While it didn’t surprise me that du Lac claims to do her job for the love of bands (and the pride she feels working for a small business), it was certainly fun to hear how she got wrapped up in all the crazy workaday music biz. After quitting a six-year job as a horticulturist, du Lac wandered in to see a show at Ash Street eight years ago on Cinco de Mayo. The band was local pop-punk provocateurs Smoochknob, and frontman Donnie Rife had heard of du Lac’s soundboard skills. He asked her to mix his band’s set; when du Lac obliged, Ash Street’s owner said, “Hire her.” When the club canned its booker five years later, du Lac agreed to fill in for a few weeks. That was three years ago.
But why is this ex-horticulturist—whose booking philosophy is to serve the room instead of her own taste—such a fine sound engineer? “I grew up in the San Fernando valley, in the studio,” she says. “My dad [Gary du Lac] was an engineer...in the late ’70s, early ’80s. I grew up wrapping cables, miking things.” Clearly proud of her rock heritage, du Lac goes on to mention her father’s co-engineering credit on the vinyl version of Black Sabbath’s The Mob Rules. “I would sleep under the drum riser onstage,” she says. “Every time my dad had a gig, I was just there. Rock ’n’ roll! I was 9.”

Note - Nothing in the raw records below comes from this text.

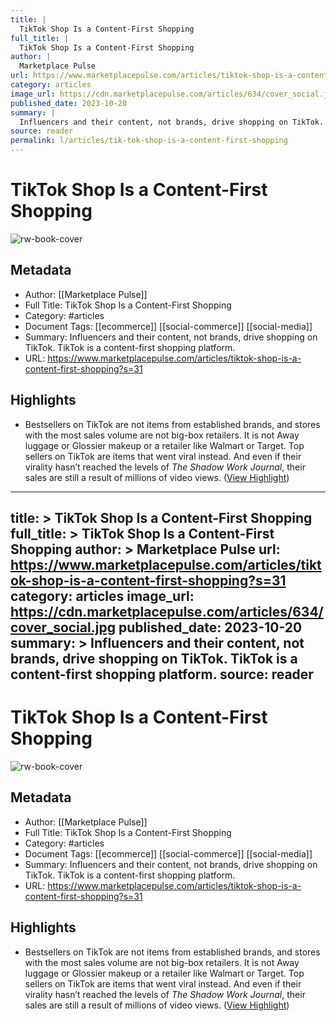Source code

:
 ```yaml
---
title: |
  TikTok Shop Is a Content-First Shopping
full_title: |
  TikTok Shop Is a Content-First Shopping
author: |
  Marketplace Pulse
url: https://www.marketplacepulse.com/articles/tiktok-shop-is-a-content-first-shopping?s=31
category: articles
image_url: https://cdn.marketplacepulse.com/articles/634/cover_social.jpg
published_date: 2023-10-20
summary: |
  Influencers and their content, not brands, drive shopping on TikTok. TikTok is a content-first shopping platform.
source: reader
permalink: l/articles/tik-tok-shop-is-a-content-first-shopping
---
```

# TikTok Shop Is a Content-First Shopping

![rw-book-cover](https://cdn.marketplacepulse.com/articles/634/cover_social.jpg)

## Metadata
- Author: [[Marketplace Pulse]]
- Full Title: TikTok Shop Is a Content-First Shopping
- Category: #articles
- Document Tags: [[ecommerce]] [[social-commerce]] [[social-media]] 
- Summary: Influencers and their content, not brands, drive shopping on TikTok. TikTok is a content-first shopping platform.
- URL: https://www.marketplacepulse.com/articles/tiktok-shop-is-a-content-first-shopping?s=31

## Highlights
- Bestsellers on TikTok are not items from established brands, and stores with the most sales volume are not big-box retailers. It is not Away luggage or Glossier makeup or a retailer like Walmart or Target. Top sellers on TikTok are items that went viral instead. And even if their virality hasn’t reached the levels of *The Shadow Work Journal*, their sales are still a result of millions of video views. ([View Highlight](https://read.readwise.io/read/01he2j78z0a1krdk6n0gny6p22))


---
title: >
  TikTok Shop Is a Content-First Shopping
full_title: >
  TikTok Shop Is a Content-First Shopping
author: >
  Marketplace Pulse
url: https://www.marketplacepulse.com/articles/tiktok-shop-is-a-content-first-shopping?s=31
category: articles
image_url: https://cdn.marketplacepulse.com/articles/634/cover_social.jpg
published_date: 2023-10-20
summary: >
  Influencers and their content, not brands, drive shopping on TikTok. TikTok is a content-first shopping platform.
source: reader
---
# TikTok Shop Is a Content-First Shopping

![rw-book-cover](https://cdn.marketplacepulse.com/articles/634/cover_social.jpg)

## Metadata
- Author: [[Marketplace Pulse]]
- Full Title: TikTok Shop Is a Content-First Shopping
- Category: #articles
- Document Tags: [[ecommerce]] [[social-commerce]] [[social-media]] 
- Summary: Influencers and their content, not brands, drive shopping on TikTok. TikTok is a content-first shopping platform.
- URL: https://www.marketplacepulse.com/articles/tiktok-shop-is-a-content-first-shopping?s=31

## Highlights
- Bestsellers on TikTok are not items from established brands, and stores with the most sales volume are not big-box retailers. It is not Away luggage or Glossier makeup or a retailer like Walmart or Target. Top sellers on TikTok are items that went viral instead. And even if their virality hasn’t reached the levels of *The Shadow Work Journal*, their sales are still a result of millions of video views. ([View Highlight](https://read.readwise.io/read/01he2j78z0a1krdk6n0gny6p22))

The thing I found most refreshing about du Lac (a “chugga-chugga” metal fan at heart) is that she doesn’t think Portland—despite its rep as an über-liberal haven full of young creatives—is unique in its servants-of-art plight. “It’s because [Portland]’s so small,” she says. “It’s just more obvious” how much everyone’s doing. She uses herself as an example: “I go to the post office and book a show. I go to the supermarket and book a show...but this isn’t everything. There’s way more out there. I swear.”
SEE IT: Heather recommends: The Young Immortals, the Trucks and the upcoming Samian reunion show (one of two in the country) Saturday, Feb. 2, at (where else?) Ash Street.